Description of the task =
Return, unchanged, the lines of the records that begin at the line containing "子玩的时候。在太原，有一些适合家庭聚会和带孩子玩的地方。" and stop after the line containing "虽然太原的降雪量较少，但是人工滑雪场和冰场能够满足大家对".

Material to process =
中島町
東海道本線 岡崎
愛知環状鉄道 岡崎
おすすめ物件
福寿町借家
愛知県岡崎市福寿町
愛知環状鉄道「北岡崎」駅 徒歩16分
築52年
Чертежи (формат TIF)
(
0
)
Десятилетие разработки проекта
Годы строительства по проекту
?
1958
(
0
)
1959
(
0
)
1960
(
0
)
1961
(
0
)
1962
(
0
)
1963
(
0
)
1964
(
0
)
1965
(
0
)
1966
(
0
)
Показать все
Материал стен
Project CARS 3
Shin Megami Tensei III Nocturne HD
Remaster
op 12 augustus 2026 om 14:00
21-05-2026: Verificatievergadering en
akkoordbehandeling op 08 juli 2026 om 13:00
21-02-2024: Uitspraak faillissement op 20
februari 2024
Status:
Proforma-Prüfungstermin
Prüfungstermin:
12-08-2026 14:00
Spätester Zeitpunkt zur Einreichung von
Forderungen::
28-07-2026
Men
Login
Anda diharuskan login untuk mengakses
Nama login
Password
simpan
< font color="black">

* * *

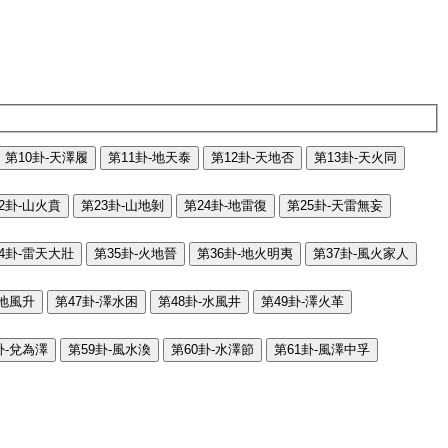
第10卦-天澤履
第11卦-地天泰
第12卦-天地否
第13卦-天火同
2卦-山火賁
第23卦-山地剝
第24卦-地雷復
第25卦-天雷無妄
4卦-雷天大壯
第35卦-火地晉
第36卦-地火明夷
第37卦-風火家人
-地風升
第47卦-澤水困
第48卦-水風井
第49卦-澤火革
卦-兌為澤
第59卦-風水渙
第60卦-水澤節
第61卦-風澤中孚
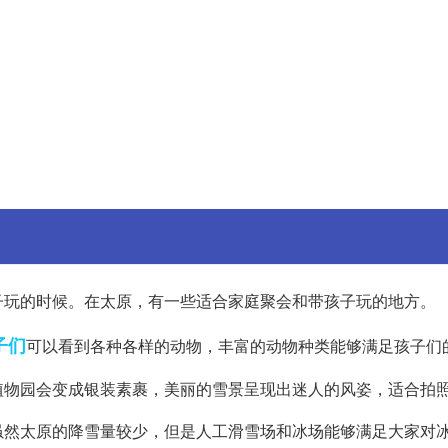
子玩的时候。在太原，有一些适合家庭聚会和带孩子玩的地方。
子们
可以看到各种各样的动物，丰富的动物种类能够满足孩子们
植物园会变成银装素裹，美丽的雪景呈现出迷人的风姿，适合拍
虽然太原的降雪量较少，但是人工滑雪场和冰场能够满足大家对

Reply =
子玩的时候。在太原，有一些适合家庭聚会和带孩子玩的地方。
子们
可以看到各种各样的动物，丰富的动物种类能够满足孩子们
植物园会变成银装素裹，美丽的雪景呈现出迷人的风姿，适合拍
虽然太原的降雪量较少，但是人工滑雪场和冰场能够满足大家对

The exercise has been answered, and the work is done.